The cost of forgetting to feed the meter in New Orleans is going up by 50 percent.
The City Council on Thursday unanimously signed off on a plan to hike parking fines from $20 to $30 and more than double the cost for film companies to rent metered spaces while using city streets.
The proposal was part of a compromise that dropped a proposal by Mayor Mitch Landrieu’s administration to keep parking meters active into the late evening hours in return for higher fines for violators and increased fees for companies that rent metered spaces for a day or more.
Combined with higher meter rates and slightly longer hours implemented last month, the changes approved Thursday are expected to bring about $600,000 more into city coffers than the administration’s original proposal.
Workers and owners of Central Business District and French Quarter bars fought the initial proposal, saying the workers depend on free on-street parking at night, and supported some of the ideas eventually included in the compromise.
However, Nick Detrich, owner of Cane and Table in the French Quarter, said Thursday the city should have done more to expand public transit service — reducing the need for workers to drive into the Quarter and CBD — before making any changes.
“We’re a little disappointed that no one in the administration was concerned with expanding (the Regional Transit Authority) before restricting parking,” Detrich said, though he acknowledged that the additional hours of service the agency is planning to add to some bus routes could help.

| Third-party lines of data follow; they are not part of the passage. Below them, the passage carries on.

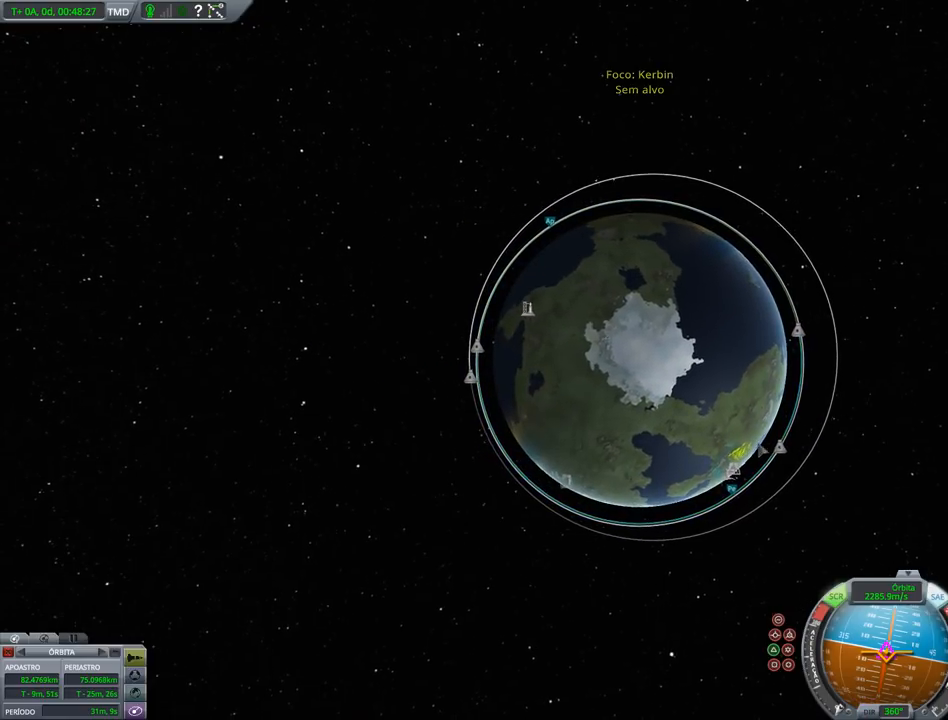
{"keys": ["right"], "events": []}
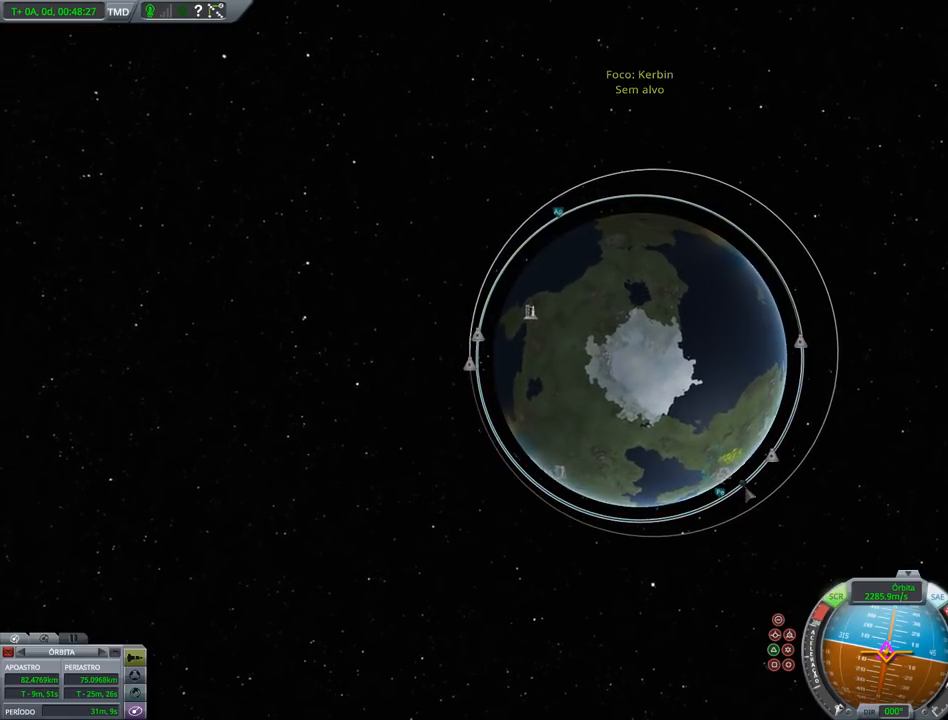
{"keys": [], "events": [[267, "right", "up"]]}
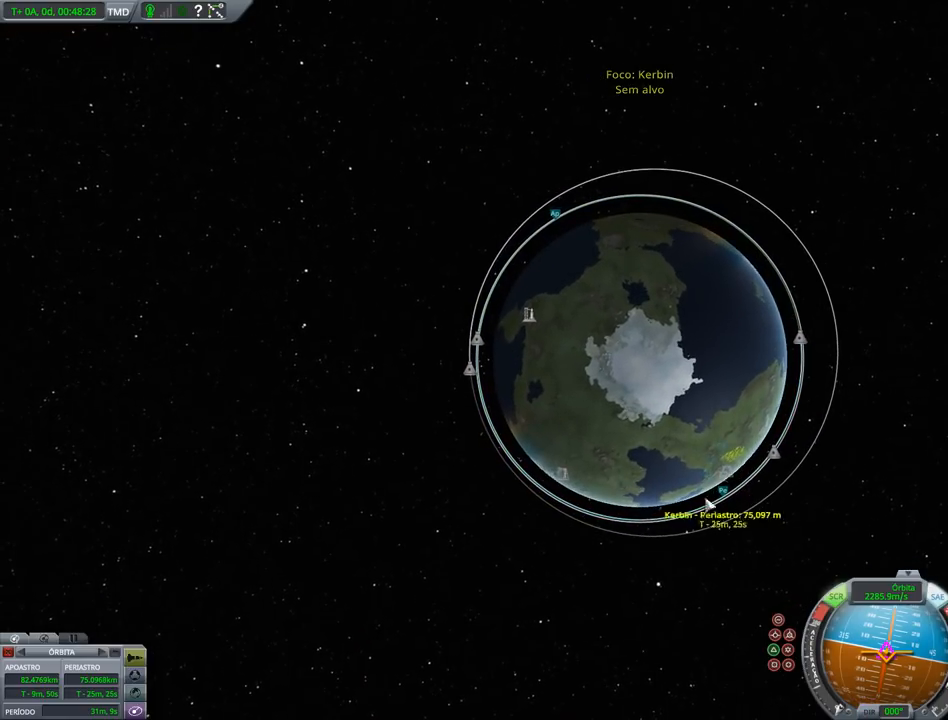
{"keys": [], "events": []}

Under the ordinances approved Thursday, most parking infractions will cost a driver $10 more, with the initial cost of a ticket rising from $20 to $30. After a month of nonpayment, that cost will increase to $60; after two months, to $90 — up from $40 and $80, respectively, at present.

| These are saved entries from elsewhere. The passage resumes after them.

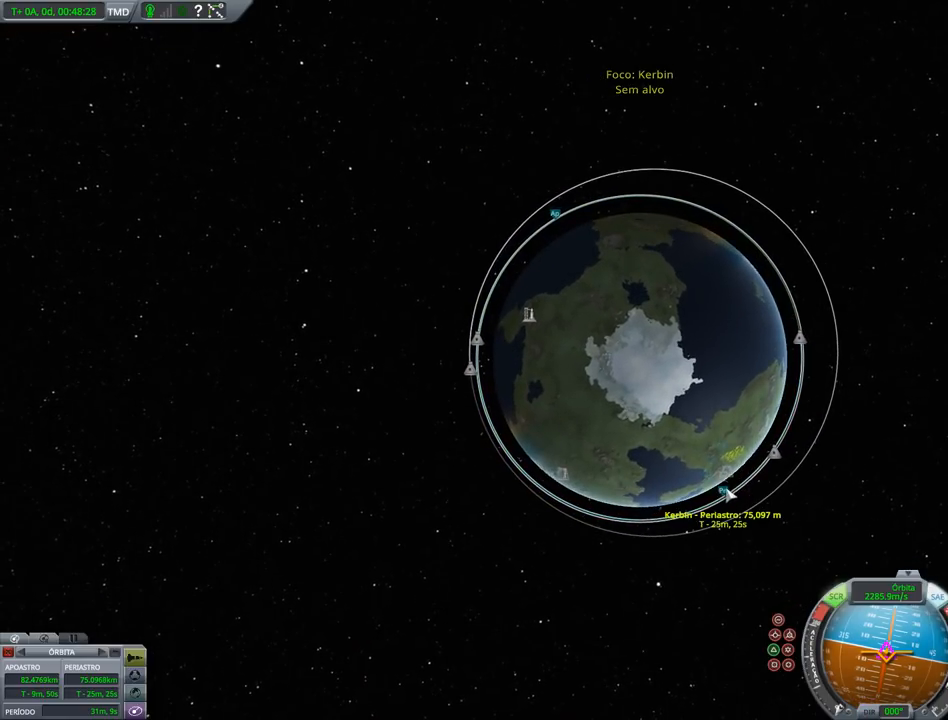
{"keys": [], "events": []}
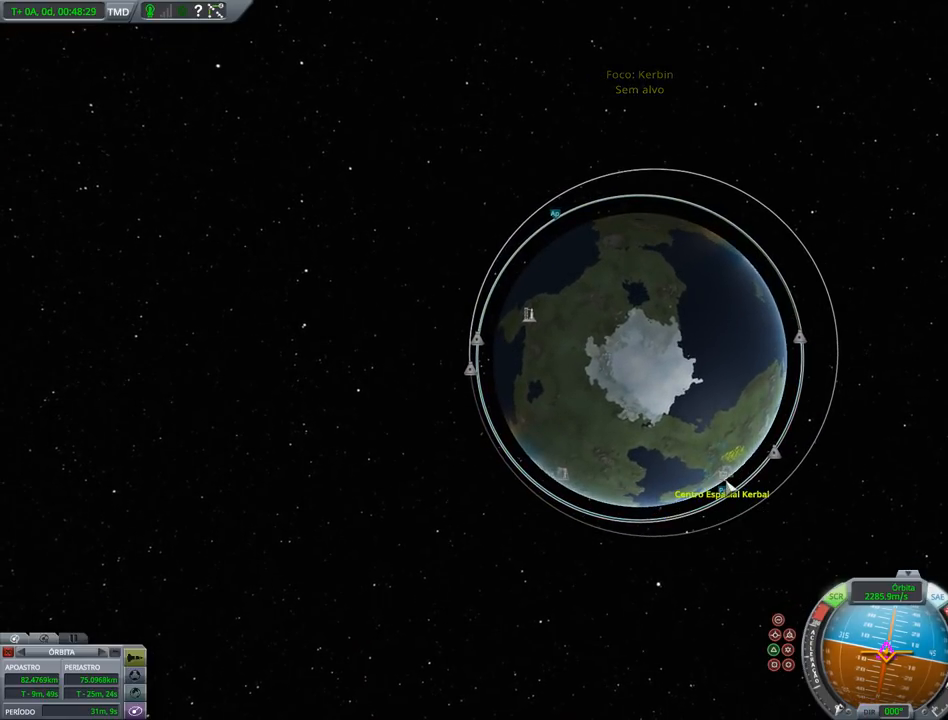
{"keys": [], "events": []}
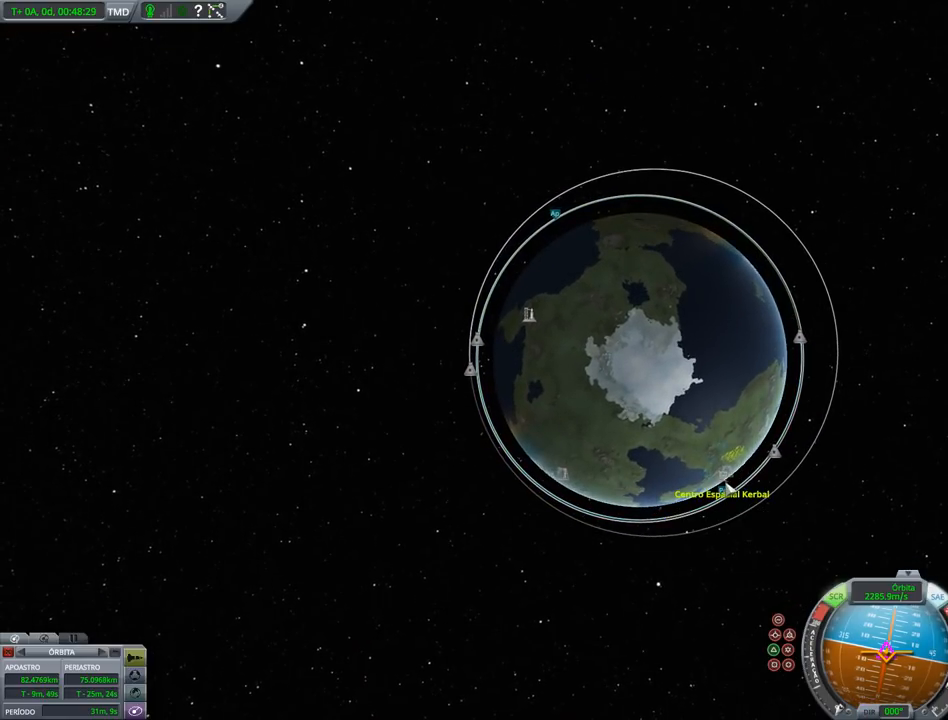
{"keys": [], "events": []}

Film companies and others would pay $70 a day to rent metered spaces in and near the CBD and French Quarter, and $30 elsewhere in the city. The rates now are $30 in the CBD, $40 in and near the French Quarter and $20 elsewhere.
The $45 fixed fee companies pay in addition to the daily rate will remain unchanged. So will parking fines that are typically steeper than the ordinary $20 ticket, such as for parking large vehicles in residential areas.
Drivers with disabilities will continue to be able to park in metered spaces for free.
The changes will be effective as soon as they can be implemented, officials said.
The Landrieu administration originally proposed hiking meter rates from the old $1.50 per hour anywhere in the city to $3 an hour in the Quarter and CBD and $2 an hour elsewhere in the city. The plan also called for extending the period motorists were required to feed the meters, cutting it off at 10 p.m. instead of 6 p.m.
Council members and representatives of the service industry pushed back against that plan. In negotiations with the administration, they worked out a plan to keep the higher rates but extend the hours only until 7 p.m., making up the loss of revenue with the higher fines and rental fees.
The original proposal was expected to generate about $4.3 million, with about $1 million of that going to hire more staff to enforce the rules. Under the compromise, the city is expected to take in about $4.9 million, with $1 million still expected to pay for enforcement.
Detrich said he and others opposed to the original plan continue to be concerned about the effects of higher rates on workers and will keep pushing for improvements to RTA service.
“We do plan to stay active in making sure there’s a voice for service industry people downtown and in New Orleans,” Detrich said. “It’s basically to make sure that it continues to be reasonable for people to get to and from work.”